Implizite Volatilität

engl. Implied Volatility

Die Implizite Volatilität ist eine Kennzahl, welche die erwarteten Preisschwankungen eines Basiswertes anzeigt. Mit ihr wird die aktuelle und zukünftige Schwankungsintensität des Basiswertes einer Option ausgedrückt.
Die implizite Volatilität hat einen großen Einfluss auf den Preis einer Option. Ist die implizite Volatilität hoch, wird auch automatisch der Preis, der für die Option zu bezahlen ist, höher. Um so höher die implizite Volatilität ist, um so teurer ist die Option, da sich mit einer hohen impliziten Volatilität höhere Gewinne erzielen lassen. Die Option wird dementsprechend günstiger, wenn die implizite Volatilität gering ist.
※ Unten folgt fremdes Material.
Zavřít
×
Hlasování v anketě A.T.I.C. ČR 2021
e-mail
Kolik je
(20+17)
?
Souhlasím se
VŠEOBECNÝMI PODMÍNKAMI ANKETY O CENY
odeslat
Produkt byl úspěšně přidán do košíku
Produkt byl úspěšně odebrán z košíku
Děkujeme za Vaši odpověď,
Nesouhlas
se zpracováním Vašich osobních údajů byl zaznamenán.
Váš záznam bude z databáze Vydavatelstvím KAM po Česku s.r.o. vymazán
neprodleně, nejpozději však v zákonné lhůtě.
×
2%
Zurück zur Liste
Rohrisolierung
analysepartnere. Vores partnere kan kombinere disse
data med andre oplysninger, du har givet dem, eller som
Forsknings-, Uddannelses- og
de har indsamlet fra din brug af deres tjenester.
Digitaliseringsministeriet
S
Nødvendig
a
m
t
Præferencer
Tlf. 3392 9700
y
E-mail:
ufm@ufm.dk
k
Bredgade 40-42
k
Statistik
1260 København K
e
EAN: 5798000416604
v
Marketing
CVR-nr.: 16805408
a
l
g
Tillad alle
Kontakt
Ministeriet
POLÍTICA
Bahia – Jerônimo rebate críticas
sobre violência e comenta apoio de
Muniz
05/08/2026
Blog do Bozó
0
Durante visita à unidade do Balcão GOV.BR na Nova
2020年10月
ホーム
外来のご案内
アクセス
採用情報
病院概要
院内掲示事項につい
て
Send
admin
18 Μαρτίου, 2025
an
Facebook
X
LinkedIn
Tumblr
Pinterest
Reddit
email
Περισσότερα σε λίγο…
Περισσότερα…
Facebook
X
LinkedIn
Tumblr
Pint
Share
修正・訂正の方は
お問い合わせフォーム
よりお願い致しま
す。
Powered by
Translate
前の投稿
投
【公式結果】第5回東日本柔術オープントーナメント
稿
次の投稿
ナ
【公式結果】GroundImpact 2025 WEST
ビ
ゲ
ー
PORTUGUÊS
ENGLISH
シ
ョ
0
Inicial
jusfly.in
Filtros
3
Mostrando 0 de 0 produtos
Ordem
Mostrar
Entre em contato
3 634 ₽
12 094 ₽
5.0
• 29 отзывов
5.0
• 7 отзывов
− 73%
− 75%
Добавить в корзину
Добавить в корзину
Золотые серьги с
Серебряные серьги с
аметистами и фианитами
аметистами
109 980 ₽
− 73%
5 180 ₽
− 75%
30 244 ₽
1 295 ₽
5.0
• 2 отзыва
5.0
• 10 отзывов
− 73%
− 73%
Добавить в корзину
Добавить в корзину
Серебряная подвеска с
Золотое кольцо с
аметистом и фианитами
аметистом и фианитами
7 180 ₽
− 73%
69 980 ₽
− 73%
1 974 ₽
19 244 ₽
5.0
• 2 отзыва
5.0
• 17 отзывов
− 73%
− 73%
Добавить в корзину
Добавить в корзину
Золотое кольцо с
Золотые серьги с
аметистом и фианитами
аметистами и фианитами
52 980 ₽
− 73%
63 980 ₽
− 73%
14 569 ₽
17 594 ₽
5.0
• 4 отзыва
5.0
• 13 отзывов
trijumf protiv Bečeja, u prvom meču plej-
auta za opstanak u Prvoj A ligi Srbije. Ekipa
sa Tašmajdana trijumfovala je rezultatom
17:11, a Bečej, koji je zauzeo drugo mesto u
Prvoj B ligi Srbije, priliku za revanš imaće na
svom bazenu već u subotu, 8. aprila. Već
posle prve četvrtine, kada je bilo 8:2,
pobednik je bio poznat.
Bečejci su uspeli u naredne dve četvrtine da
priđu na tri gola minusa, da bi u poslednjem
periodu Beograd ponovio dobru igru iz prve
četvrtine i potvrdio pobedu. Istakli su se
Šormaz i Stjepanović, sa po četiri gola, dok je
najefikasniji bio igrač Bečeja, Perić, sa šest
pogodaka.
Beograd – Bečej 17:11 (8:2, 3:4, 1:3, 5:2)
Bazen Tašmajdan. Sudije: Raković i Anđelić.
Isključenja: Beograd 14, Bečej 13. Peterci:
Die Preise für die Optionsscheine werden jedoch nicht nach Angebot und Nachfrage bestimmt, sondern werden von den Stillhaltern, in der Regel Banken, angepasst. Ist also die implizite Volatilität hoch, hebt der Stillhalter (Bank) den Preis für den Optionsschein an. Dies macht die Bank, weil Kursschwankungen den Anleger höhere Kursgewinne versprechen können und somit das Risiko für den Stillhalter auch größer wird, den Anleger hinterher einen höheren Betrag ausbezahlen müssen. In ruhigen Marktphasen sinkt die implizite Volatilität und damit auch der Preis für den Schein, da geringe Kursschwankungen höhere Gewinne nicht zulassen.
Die erwarteten Schwankungen sind bei der impliziten Volatilität bereits im Preis des Optionsscheines enthalten.